Top of Exercise inputs

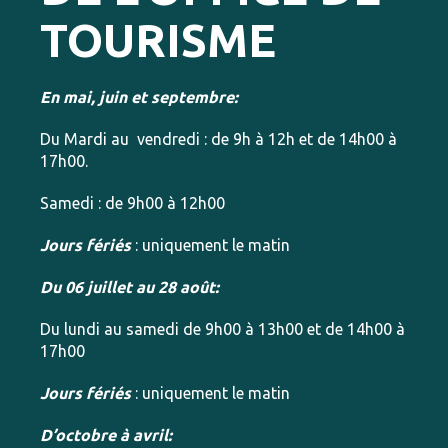
TOURISME
En mai, juin et septembre:
Du Mardi au vendredi : de 9h à 12h et de 14h00 à
17h00.
Samedi : de 9h00 à 12h00
Jours fériés
: uniquement le matin
Du 06 juillet au 28 août:
Du lundi au samedi de 9h00 à 13h00 et de 14h00 à
17h00
Jours fériés
: uniquement le matin
D’octobre à avril:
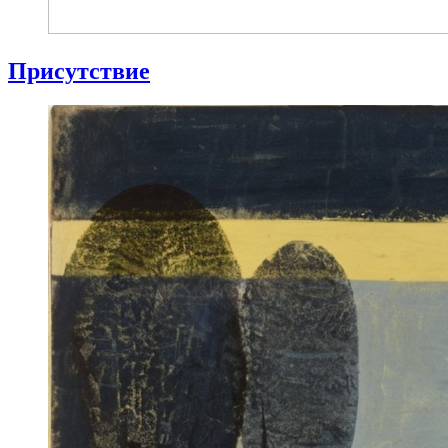
Присутствие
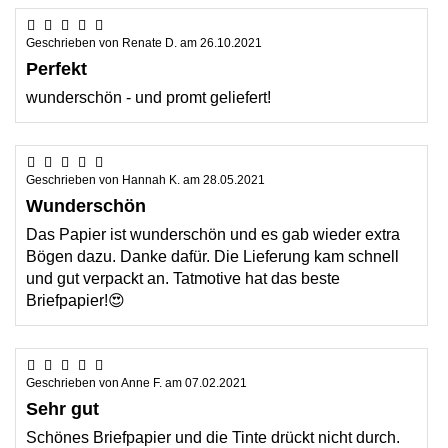
Geschrieben von
Renate D.
am
26.10.2021
Perfekt
wunderschön - und promt geliefert!
Geschrieben von
Hannah K.
am
28.05.2021
Wunderschön
Das Papier ist wunderschön und es gab wieder extra
Bögen dazu. Danke dafür. Die Lieferung kam schnell
und gut verpackt an. Tatmotive hat das beste
Briefpapier!😍
Geschrieben von
Anne F.
am
07.02.2021
Sehr gut
Schönes Briefpapier und die Tinte drückt nicht durch.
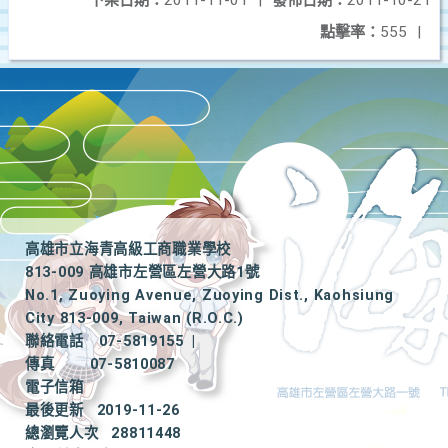
下架日期：
2011-11-01
|
發佈日期：
2011-10-21
點擊率：
555
|
高雄市立海青高級工商職業學校
813-009 高雄市左營區左營大路1號
No.1, Zuoying Avenue, Zuoying Dist., Kaohsiung
City 813-009, Taiwan (R.O.C.)
聯絡電話
07-5819155
|
傳真
07-5810087
電子信箱
最後更新
2019-11-26
總瀏覽人次
28811448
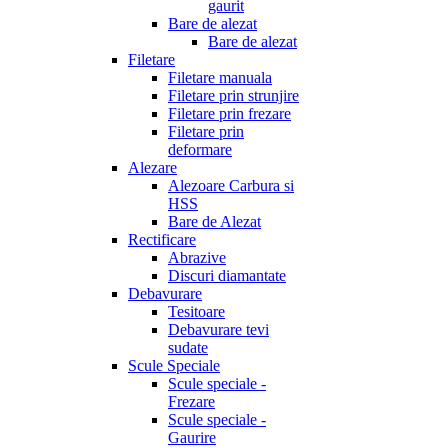
gaurit
Bare de alezat
Bare de alezat
Filetare
Filetare manuala
Filetare prin strunjire
Filetare prin frezare
Filetare prin
deformare
Alezare
Alezoare Carbura si
HSS
Bare de Alezat
Rectificare
Abrazive
Discuri diamantate
Debavurare
Tesitoare
Debavurare tevi
sudate
Scule Speciale
Scule speciale -
Frezare
Scule speciale -
Gaurire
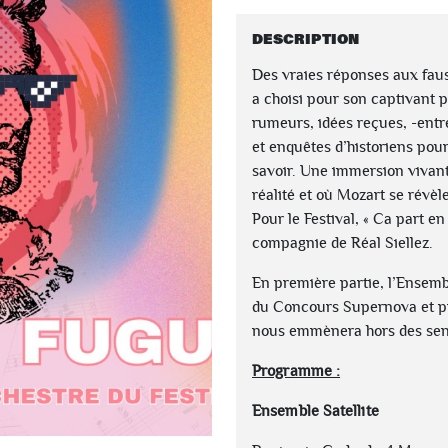
DESCRIPTION
Des vraies réponses aux faus
a choisi pour son captivant p
rumeurs, idées reçues, -entr
et enquêtes d’historiens pour 
savoir. Une immersion vivant
réalité et où Mozart se révè
Pour le Festival, « Ca part en
compagnie de Réal Siellez.
En première partie, l’Ensembl
du Concours Supernova et pr
nous emmènera hors des sent
Programme :
Ensemble Satellite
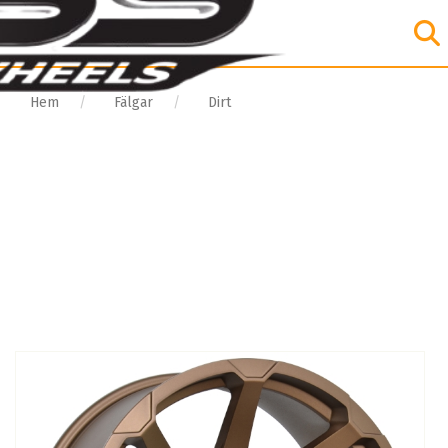
Hem
Fälgar
Dirt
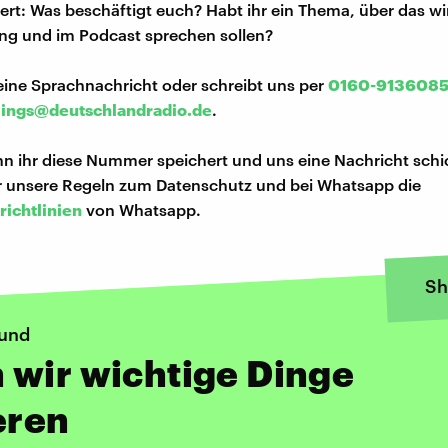
iert: Was beschäftigt euch? Habt ihr ein Thema, über das w
ng und im Podcast sprechen sollen?
eine Sprachnachricht oder schreibt uns per
0160-913608
lings@deutschlandradio.de
.
n ihr diese Nummer speichert und uns eine Nachricht schi
hr unsere Regeln zum Datenschutz und bei Whatsapp die
richtlinien
von Whatsapp.
Sh
ound
 wir wichtige Dinge
eren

Bottom of Exercise inputs

Please leave out the pictures as you reproduce the lines exactly, from the first line of the entries through the line containing "Filetare manuala".

#### [Exercise solution]
TOURISME
En mai, juin et septembre:
Du Mardi au vendredi : de 9h à 12h et de 14h00 à
17h00.
Samedi : de 9h00 à 12h00
Jours fériés
: uniquement le matin
Du 06 juillet au 28 août:
Du lundi au samedi de 9h00 à 13h00 et de 14h00 à
17h00
Jours fériés
: uniquement le matin
D’octobre à avril:
Присутствие
Geschrieben von
Renate D.
am
26.10.2021
Perfekt
wunderschön - und promt geliefert!
Geschrieben von
Hannah K.
am
28.05.2021
Wunderschön
Das Papier ist wunderschön und es gab wieder extra
Bögen dazu. Danke dafür. Die Lieferung kam schnell
und gut verpackt an. Tatmotive hat das beste
Briefpapier!😍
Geschrieben von
Anne F.
am
07.02.2021
Sehr gut
Schönes Briefpapier und die Tinte drückt nicht durch.
下架日期：
2011-11-01
|
發佈日期：
2011-10-21
點擊率：
555
|
高雄市立海青高級工商職業學校
813-009 高雄市左營區左營大路1號
No.1, Zuoying Avenue, Zuoying Dist., Kaohsiung
City 813-009, Taiwan (R.O.C.)
聯絡電話
07-5819155
|
傳真
07-5810087
電子信箱
最後更新
2019-11-26
總瀏覽人次
28811448
gaurit
Bare de alezat
Bare de alezat
Filetare
Filetare manuala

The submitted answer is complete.